I think the approach outlined by Josh sounds good, except the sim2 as we have it is a bit wonky and has some nested batch effects that we would have to deal with so I'm going to propose we alter it a little and stick with using sim1:
all cell types shared across samples (take a subset of current sim1 so that they all share cell types across samples)
There are two ways to do this that I can see:
I did miss noticing the first time around that cell type 4 is always present!
Keep cell types 1, 2, 3, and 4 but remove batch 3
I like this approach just to keep the variety of cell types, I think still having 5 batches is good.
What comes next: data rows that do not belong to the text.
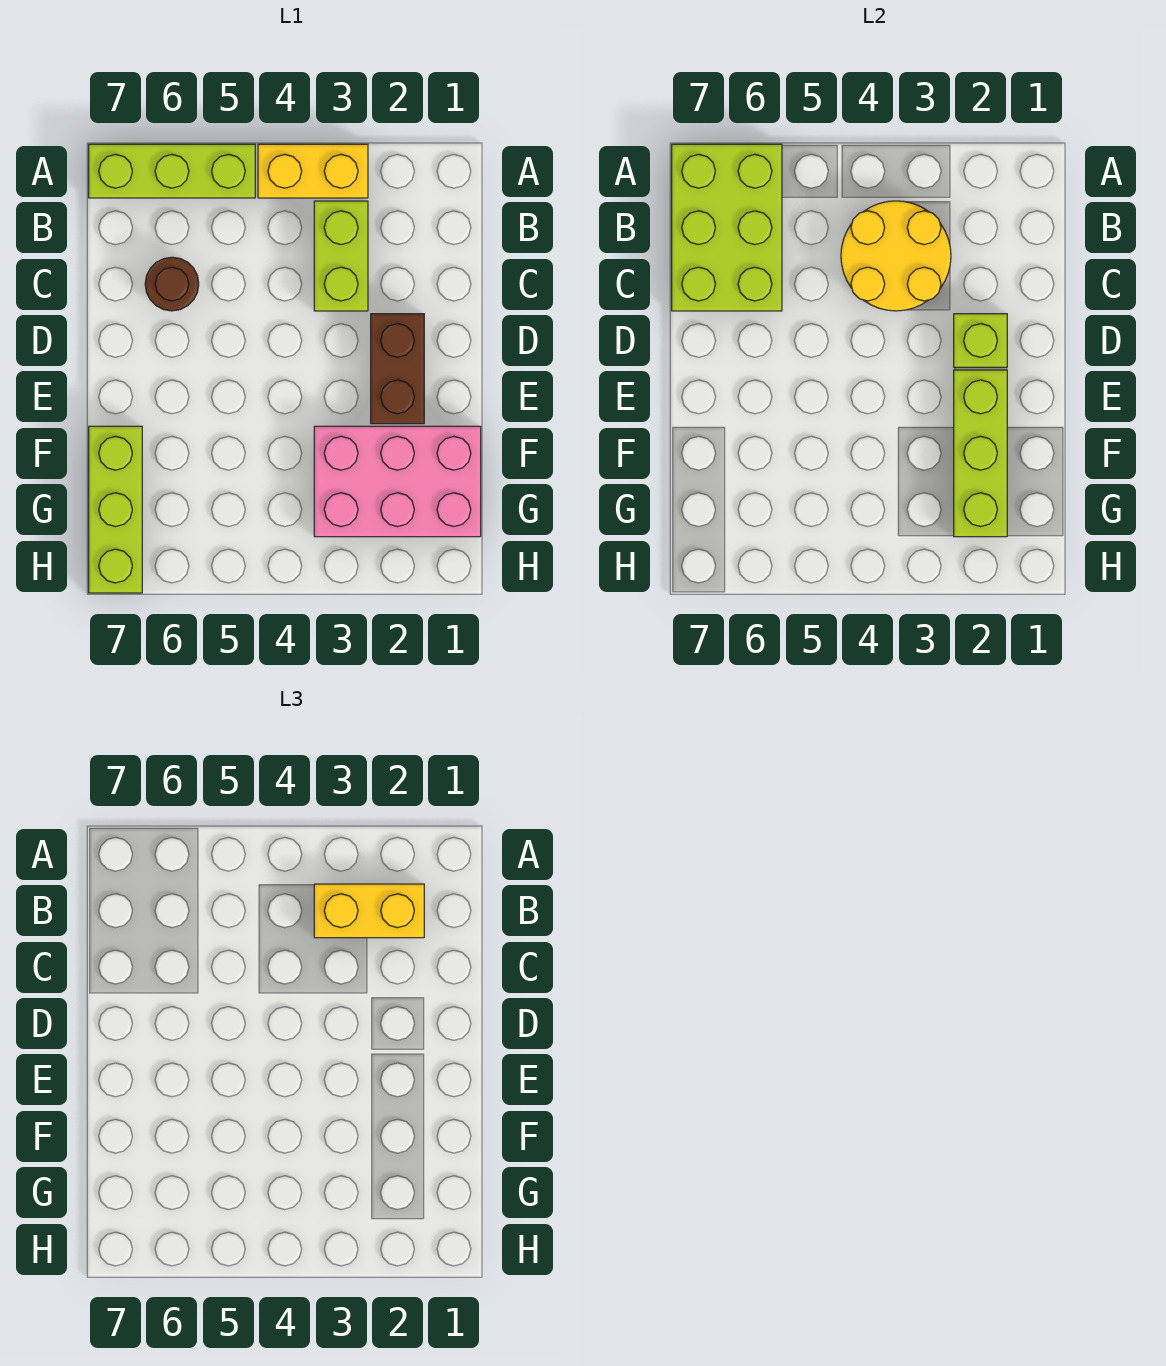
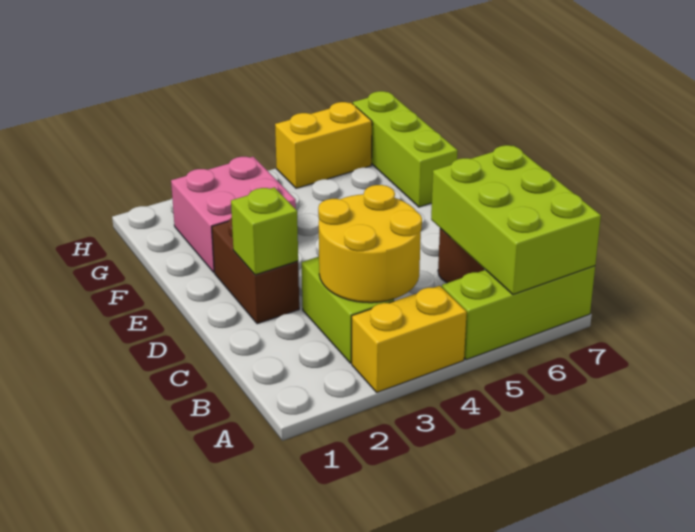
yellow brick B2:B3 level 3 -> yellow brick H5:H6 level 1
lime brick E2:G2 level 2 -> none
pink brick F1:G3 level 1 -> pink brick F2:G3 level 1

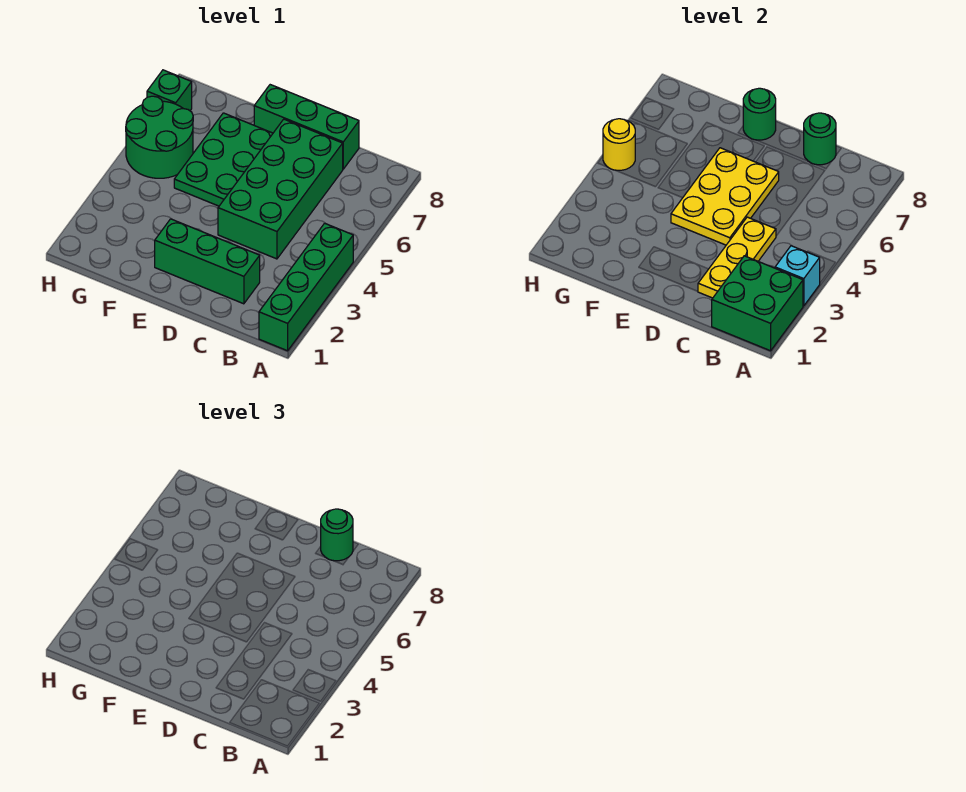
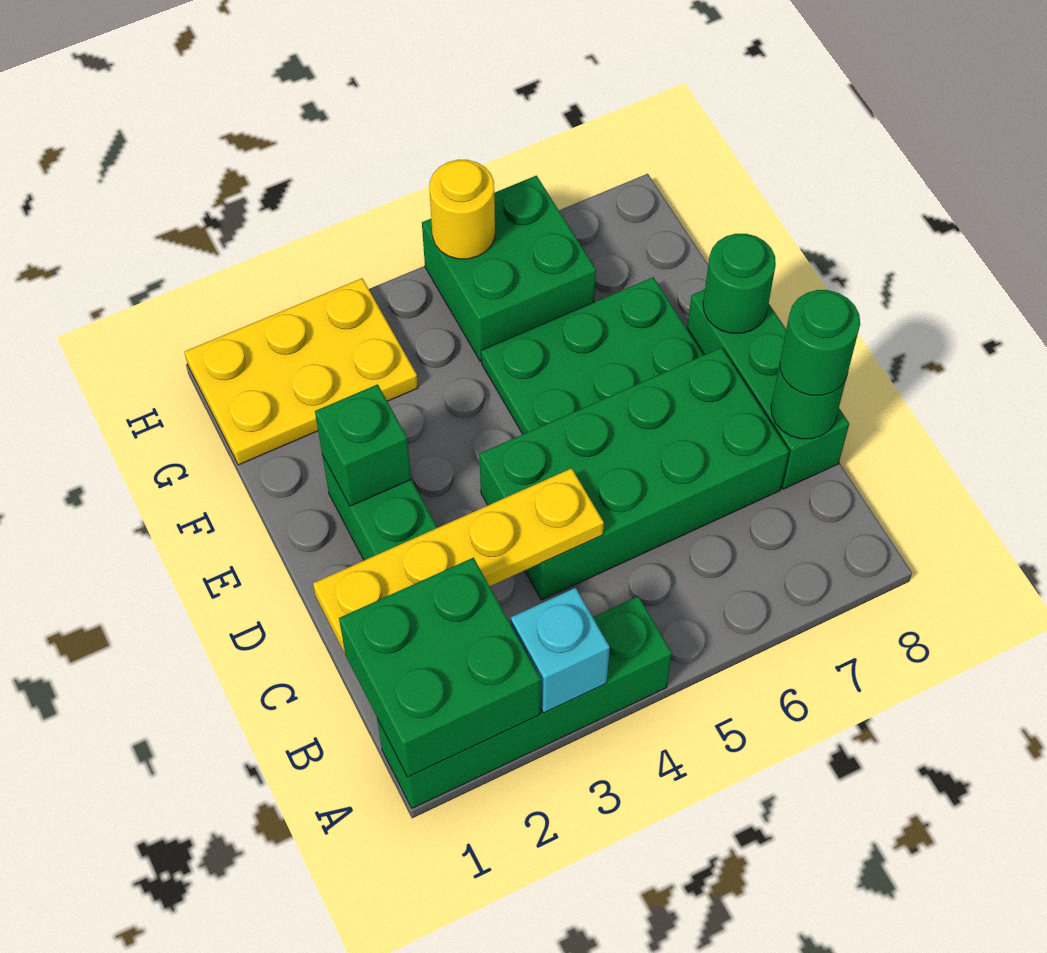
yellow plate C2:C4 level 2 -> yellow plate C1:C4 level 2
yellow plate D4:E6 level 2 -> yellow plate G1:H3 level 1
green round brick G5:H6 level 1 -> green brick G5:H6 level 1
green brick H7 level 1 -> green brick E2 level 2

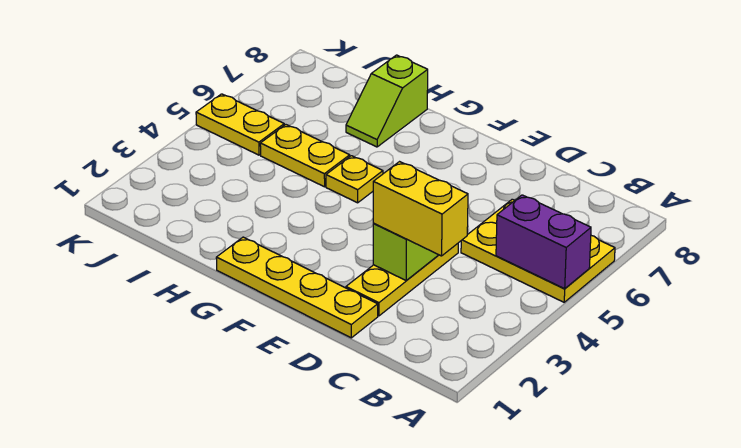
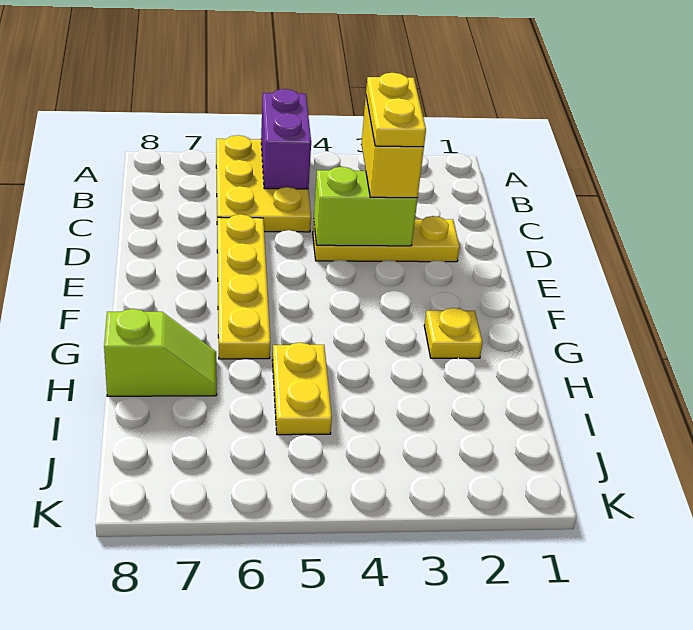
yellow plate D1:G1 level 1 -> yellow plate D6:G6 level 1
yellow plate G5 level 1 -> yellow plate G2 level 1
yellow plate J5:K5 level 1 -> yellow plate C3:D3 level 4

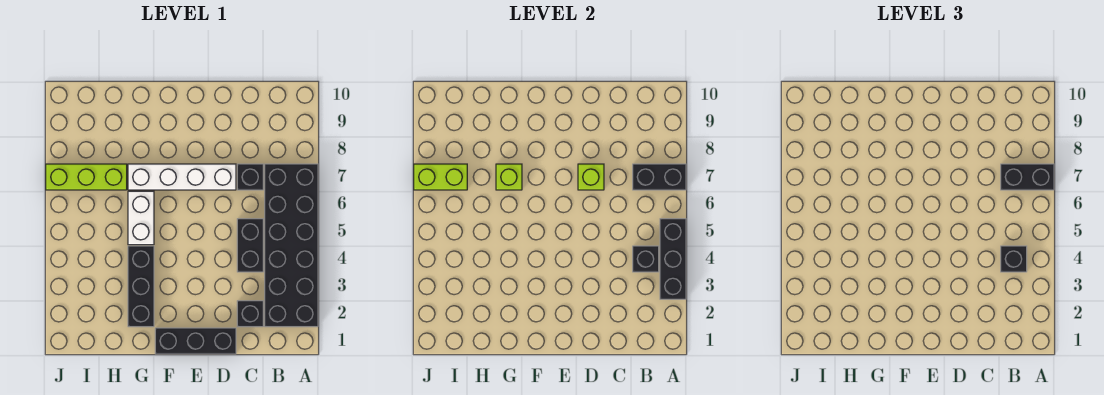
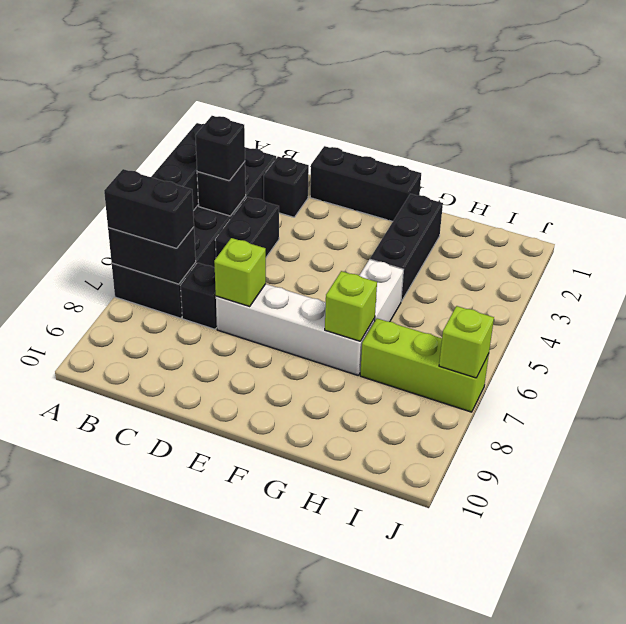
lime brick I7:J7 level 2 -> lime brick J7 level 2

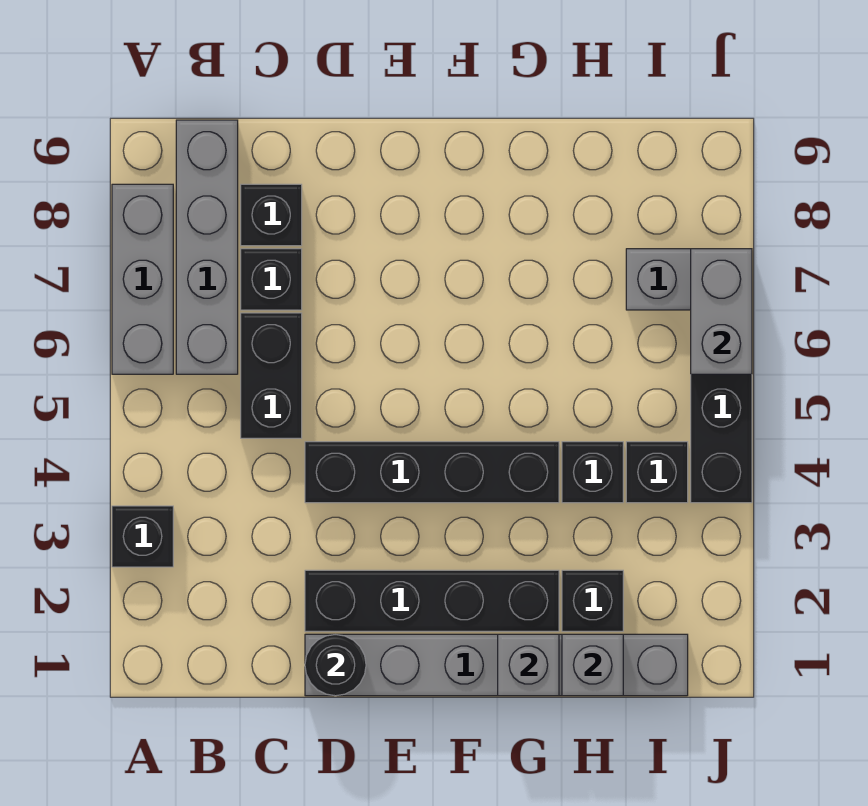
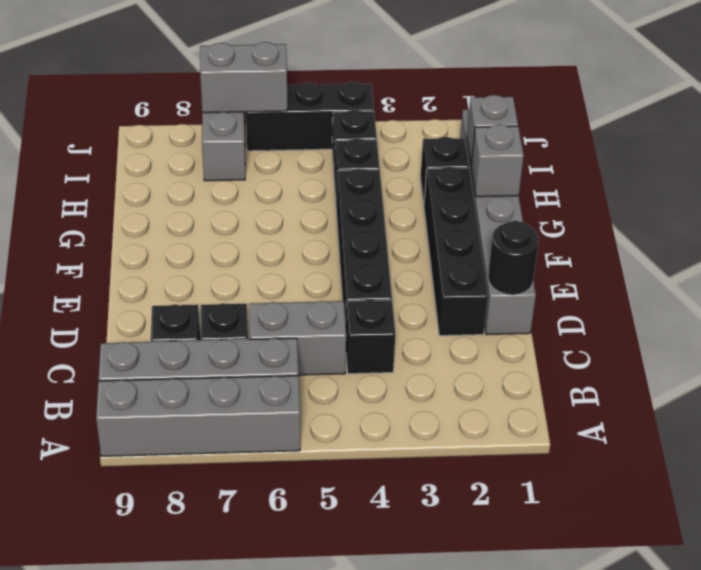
black brick A3 level 1 -> black brick C4 level 1
grey brick A6:A8 level 1 -> grey brick A6:A9 level 1
black brick C5:C6 level 1 -> grey brick C5:C6 level 1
Here's something I came up with via the precise and accurate strategy of...eyeballing, with a bit of squinting.
# sim1a: All batches share all cell types (1, 2, 4). Batch 3 is removed.
sim1a_retain_celltypes <- tibble::tribble(
~batch, ~celltypes,
1, c(1, 2, 4),
2, c(1, 2, 4),
4, c(1, 2, 4),
5, c(1, 2, 4),
6, c(1, 2, 4),
)
# sim1b: Cell types are not shared across batches, but every cell type is in at
# least 2 samples with the ability to "link" all samples
sim1b_retain_celltypes <- tibble::tribble(
~batch, ~celltypes,
1, c(1, 3, 5),
2, c(1, 2, 7),
3, c(4, 5, 6),
4, c(2, 3, 4),
5, c(5, 6, 7),
6, c(1, 2, 3),
)
# sim1c: Cell types are not shared across batches, and some sets of samples are
# disjoint, without cell types that "link" all samples
sim1c_retain_celltypes <- tibble::tribble(
~batch, ~celltypes,
1, c(1, 3, 5, 6),
2, c(1, 2, 7),
3, c(1, 4, 6),
4, c(4, 5),
5, c(4, 6, 7),
6, c(2, 3, 4),
)
In sim1c
it looks like there are still links among all batches.
In
sim1c
it looks like there are still links among all batches
Yeah, I struggled with this scheme.. Anyone want to take a stab at it? Eventually I'll break down and code it probably if my brain can't do it...
I think for sim1c
you could do something like this:
sim1c_retain_celltypes <- tibble::tribble(
~batch, ~celltypes,
1, c(4,5,6),
2, c(4,6,7),
3, c(5,6),
4, c(1,2,3),
5, c(1,2)
)
I think for
sim1c
you could do something like this:
Ah ok, so super disjoint! Can do! Edit - I'm going with this (added in row 6):
# sim1c: Cell types are not shared across batches, and some sets of samples are
# disjoint, without cell types that "link" all samples
sim1c_retain_celltypes <- tibble::tribble(
~batch, ~celltypes,
1, c(4, 5, 6),
2, c(4, 6, 7),
3, c(5, 6),
4, c(1, 2, 3),
5, c(1, 2),
6, c(3, 4)
)
In a discussion with Jackie this morning about some of the integration results, we thought it would be a good idea to take a look at the simulated data in a situation where the data is not quite so perfect. In particular, for the sim1 group where we have 6 batches, each with the same cell types (although different proportions of cell types), we should test what happens when some of those batches don't have all the cell types. This would better mirror the situation when integrating samples that have non-overlapping cell types, similar to what we are seeing with the liver dataset and what we are likely to see with some of the ScPCA datasets.
To do this we can remove a cell type from each of the batches so that there are uneven cell types across the batches in the dataset. We should do this at the stage prior to the integration workflow when each batch is represented as an individual SCE object. After which we should have a set of SCE objects each with different cell types present. Then we can run those SCE objects through the integration workflow and identify if the same integration methods perform well with data lacking overlapping cell types.